EXERCISE BRIEF =
Within the records, find every line that includes the word "lines" and copy it.

DATA TO PROCESS =

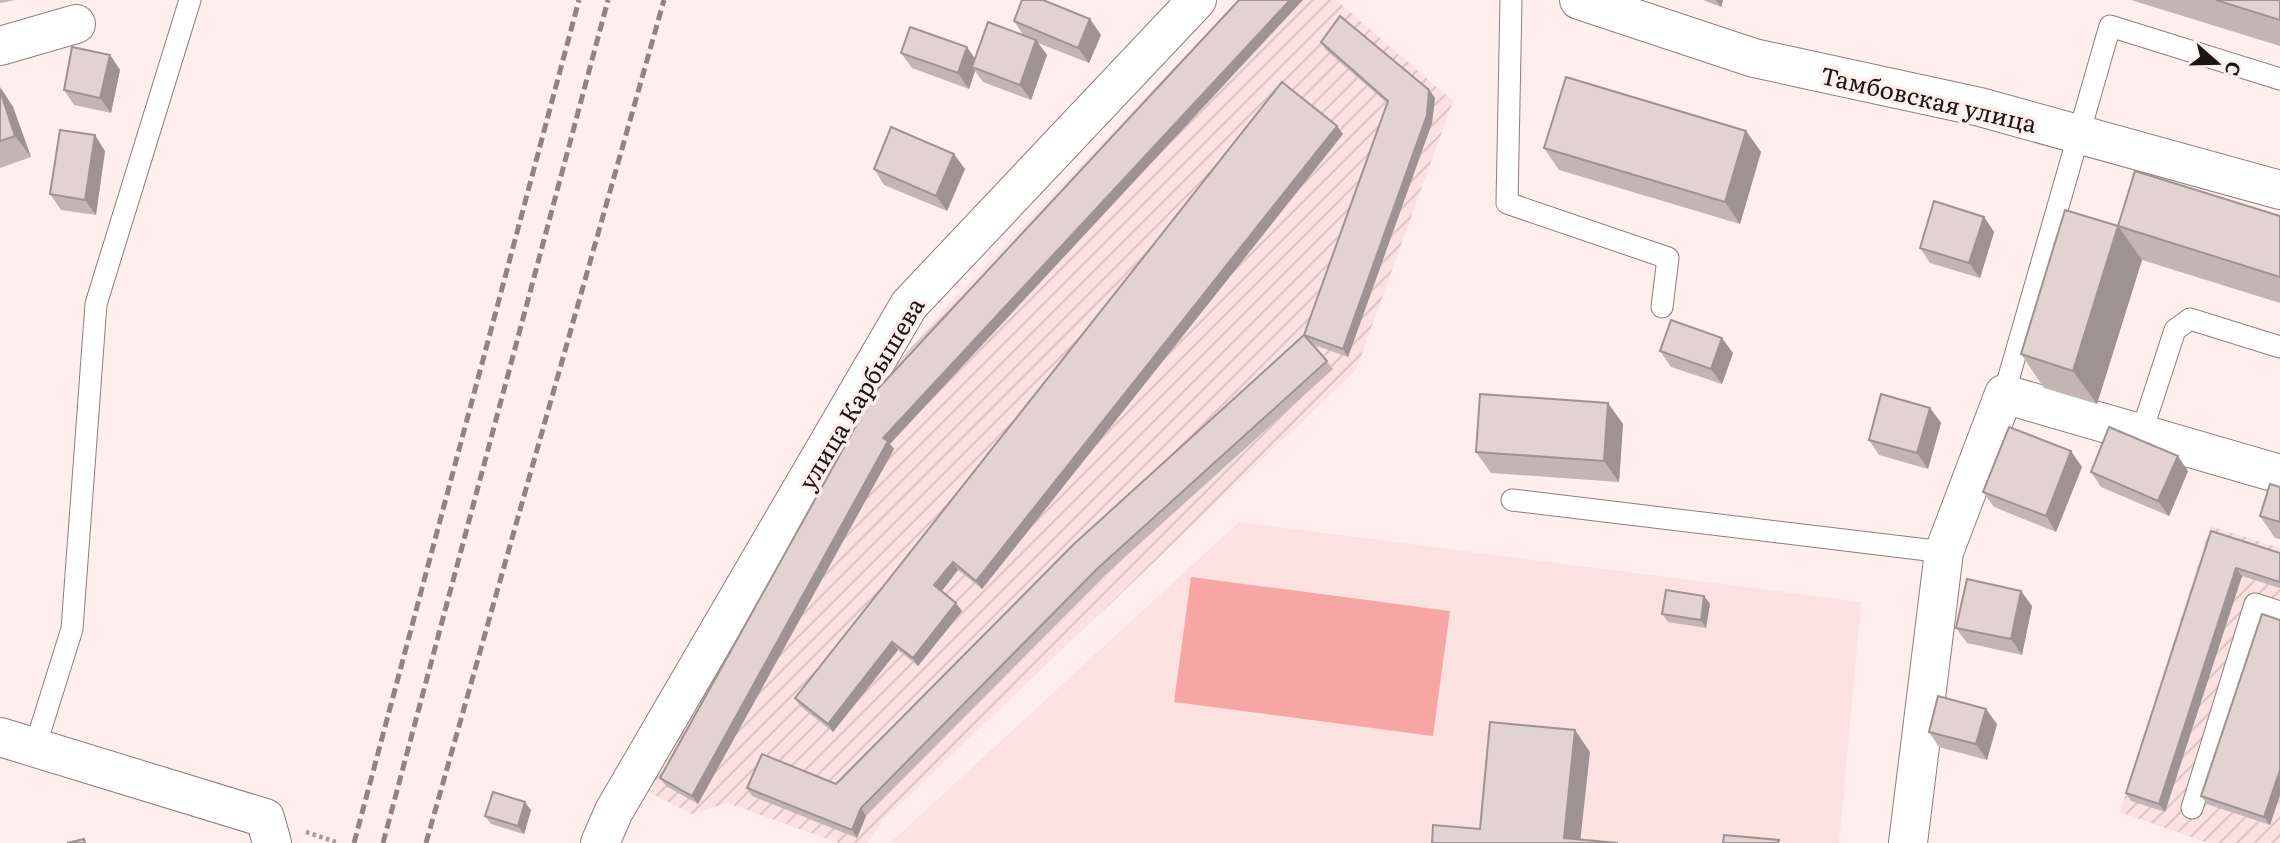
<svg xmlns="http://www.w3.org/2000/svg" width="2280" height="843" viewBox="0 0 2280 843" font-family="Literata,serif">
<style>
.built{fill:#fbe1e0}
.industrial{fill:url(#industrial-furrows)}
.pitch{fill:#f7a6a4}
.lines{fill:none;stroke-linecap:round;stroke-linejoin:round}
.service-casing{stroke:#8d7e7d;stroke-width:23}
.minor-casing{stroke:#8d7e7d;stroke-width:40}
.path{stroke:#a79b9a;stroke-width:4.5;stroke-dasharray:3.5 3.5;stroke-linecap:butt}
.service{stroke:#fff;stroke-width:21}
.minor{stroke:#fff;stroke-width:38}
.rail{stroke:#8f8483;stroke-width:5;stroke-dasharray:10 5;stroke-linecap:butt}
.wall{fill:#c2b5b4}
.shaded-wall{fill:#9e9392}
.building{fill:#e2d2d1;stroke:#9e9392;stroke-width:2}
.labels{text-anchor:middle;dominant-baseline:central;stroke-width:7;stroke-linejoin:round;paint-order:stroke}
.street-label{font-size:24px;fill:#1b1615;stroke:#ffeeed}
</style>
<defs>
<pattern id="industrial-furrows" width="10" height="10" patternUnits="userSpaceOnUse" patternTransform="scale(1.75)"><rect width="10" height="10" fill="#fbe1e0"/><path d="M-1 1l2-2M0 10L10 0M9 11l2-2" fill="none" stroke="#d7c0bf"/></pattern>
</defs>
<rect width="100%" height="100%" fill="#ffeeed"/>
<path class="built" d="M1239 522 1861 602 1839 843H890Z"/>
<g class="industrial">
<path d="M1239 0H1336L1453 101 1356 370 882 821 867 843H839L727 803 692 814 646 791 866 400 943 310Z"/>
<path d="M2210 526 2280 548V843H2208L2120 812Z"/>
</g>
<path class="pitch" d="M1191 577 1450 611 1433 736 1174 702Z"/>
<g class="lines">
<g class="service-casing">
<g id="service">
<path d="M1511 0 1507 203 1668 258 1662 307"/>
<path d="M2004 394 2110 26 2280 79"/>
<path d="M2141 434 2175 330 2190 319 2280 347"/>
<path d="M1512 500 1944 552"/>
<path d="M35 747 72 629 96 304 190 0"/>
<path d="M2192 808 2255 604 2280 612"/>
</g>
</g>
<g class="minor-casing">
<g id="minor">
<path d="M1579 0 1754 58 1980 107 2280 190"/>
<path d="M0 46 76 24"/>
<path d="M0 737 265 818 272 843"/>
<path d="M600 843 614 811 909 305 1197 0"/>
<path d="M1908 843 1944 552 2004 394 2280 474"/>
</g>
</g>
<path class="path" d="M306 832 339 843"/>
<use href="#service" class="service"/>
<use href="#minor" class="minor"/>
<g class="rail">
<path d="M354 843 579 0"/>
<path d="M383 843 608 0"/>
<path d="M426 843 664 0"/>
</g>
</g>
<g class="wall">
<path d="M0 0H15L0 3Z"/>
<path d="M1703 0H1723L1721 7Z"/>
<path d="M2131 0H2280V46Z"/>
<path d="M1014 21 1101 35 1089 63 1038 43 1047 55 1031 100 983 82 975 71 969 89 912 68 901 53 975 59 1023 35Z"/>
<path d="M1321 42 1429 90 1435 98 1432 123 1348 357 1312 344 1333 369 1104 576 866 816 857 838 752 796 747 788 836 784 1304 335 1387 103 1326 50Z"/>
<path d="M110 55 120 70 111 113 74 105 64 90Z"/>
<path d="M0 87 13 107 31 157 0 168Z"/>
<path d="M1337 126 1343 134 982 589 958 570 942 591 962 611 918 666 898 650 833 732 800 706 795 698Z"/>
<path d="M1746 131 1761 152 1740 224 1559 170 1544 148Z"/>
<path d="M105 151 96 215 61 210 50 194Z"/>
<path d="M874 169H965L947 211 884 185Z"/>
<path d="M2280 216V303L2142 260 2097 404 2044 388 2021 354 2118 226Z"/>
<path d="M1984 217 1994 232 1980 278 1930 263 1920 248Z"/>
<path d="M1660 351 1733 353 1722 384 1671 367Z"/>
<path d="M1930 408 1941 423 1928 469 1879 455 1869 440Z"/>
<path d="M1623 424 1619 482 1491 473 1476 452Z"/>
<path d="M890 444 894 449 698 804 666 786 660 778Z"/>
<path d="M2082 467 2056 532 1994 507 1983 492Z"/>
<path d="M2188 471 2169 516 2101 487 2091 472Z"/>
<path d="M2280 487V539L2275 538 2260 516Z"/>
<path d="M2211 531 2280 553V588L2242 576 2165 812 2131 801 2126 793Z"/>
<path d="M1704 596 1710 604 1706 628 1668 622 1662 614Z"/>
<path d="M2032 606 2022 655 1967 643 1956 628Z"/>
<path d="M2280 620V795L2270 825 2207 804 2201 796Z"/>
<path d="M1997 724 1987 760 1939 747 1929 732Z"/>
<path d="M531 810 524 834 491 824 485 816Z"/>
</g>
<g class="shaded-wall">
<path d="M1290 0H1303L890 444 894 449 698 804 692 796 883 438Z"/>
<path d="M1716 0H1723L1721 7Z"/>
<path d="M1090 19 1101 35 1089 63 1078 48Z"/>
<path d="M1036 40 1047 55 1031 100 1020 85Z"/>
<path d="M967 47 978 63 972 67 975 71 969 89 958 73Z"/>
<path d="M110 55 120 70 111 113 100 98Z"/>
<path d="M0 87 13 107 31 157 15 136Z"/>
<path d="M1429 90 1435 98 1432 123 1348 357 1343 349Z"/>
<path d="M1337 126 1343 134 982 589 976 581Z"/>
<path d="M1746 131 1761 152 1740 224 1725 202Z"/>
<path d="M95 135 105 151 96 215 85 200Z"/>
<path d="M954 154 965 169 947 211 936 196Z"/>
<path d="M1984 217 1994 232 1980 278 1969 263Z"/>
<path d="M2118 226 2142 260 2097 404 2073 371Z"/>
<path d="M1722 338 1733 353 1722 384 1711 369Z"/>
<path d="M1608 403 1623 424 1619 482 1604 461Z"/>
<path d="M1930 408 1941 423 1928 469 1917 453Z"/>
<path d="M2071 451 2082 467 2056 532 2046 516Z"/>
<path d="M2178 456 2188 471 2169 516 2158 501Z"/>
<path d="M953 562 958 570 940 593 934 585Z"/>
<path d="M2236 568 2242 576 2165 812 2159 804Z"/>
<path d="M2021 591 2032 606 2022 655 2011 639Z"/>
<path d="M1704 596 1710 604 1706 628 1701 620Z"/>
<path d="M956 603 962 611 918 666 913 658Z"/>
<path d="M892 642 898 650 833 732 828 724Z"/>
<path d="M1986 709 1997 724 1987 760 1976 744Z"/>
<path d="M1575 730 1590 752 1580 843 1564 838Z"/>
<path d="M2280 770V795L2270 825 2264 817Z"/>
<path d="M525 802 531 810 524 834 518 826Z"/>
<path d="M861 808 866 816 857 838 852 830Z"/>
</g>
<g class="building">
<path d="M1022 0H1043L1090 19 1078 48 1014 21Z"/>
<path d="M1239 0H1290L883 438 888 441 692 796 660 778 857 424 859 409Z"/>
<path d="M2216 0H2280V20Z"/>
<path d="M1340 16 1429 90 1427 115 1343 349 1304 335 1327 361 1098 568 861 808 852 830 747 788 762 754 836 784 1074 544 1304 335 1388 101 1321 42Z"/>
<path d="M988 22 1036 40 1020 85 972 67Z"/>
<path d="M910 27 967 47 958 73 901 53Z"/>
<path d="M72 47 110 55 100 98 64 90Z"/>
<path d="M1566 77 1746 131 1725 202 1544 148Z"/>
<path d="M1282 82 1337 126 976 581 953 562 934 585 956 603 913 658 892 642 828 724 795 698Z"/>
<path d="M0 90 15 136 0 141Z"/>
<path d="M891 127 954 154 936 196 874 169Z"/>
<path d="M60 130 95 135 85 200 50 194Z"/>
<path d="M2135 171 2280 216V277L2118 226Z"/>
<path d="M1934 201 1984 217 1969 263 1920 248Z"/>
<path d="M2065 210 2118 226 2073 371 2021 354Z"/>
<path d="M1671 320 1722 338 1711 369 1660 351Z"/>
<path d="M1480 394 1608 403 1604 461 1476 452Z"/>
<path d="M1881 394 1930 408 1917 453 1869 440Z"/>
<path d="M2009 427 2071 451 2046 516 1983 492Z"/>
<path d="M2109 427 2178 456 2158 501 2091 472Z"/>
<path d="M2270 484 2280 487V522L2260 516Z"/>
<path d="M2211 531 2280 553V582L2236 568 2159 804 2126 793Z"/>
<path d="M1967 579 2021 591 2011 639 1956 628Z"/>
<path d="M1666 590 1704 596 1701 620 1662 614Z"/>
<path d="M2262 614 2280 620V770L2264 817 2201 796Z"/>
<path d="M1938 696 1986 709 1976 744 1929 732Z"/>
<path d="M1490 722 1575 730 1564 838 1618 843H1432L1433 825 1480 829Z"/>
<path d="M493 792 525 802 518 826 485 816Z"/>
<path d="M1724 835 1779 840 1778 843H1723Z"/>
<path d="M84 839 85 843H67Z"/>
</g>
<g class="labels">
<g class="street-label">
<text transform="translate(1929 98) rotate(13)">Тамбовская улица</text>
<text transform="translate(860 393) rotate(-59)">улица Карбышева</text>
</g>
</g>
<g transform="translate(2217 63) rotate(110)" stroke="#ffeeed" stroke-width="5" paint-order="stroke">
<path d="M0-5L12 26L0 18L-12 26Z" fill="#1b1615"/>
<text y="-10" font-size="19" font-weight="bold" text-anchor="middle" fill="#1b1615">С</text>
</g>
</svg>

ANSWER BELOW =
.lines{fill:none;stroke-linecap:round;stroke-linejoin:round}
<g class="lines">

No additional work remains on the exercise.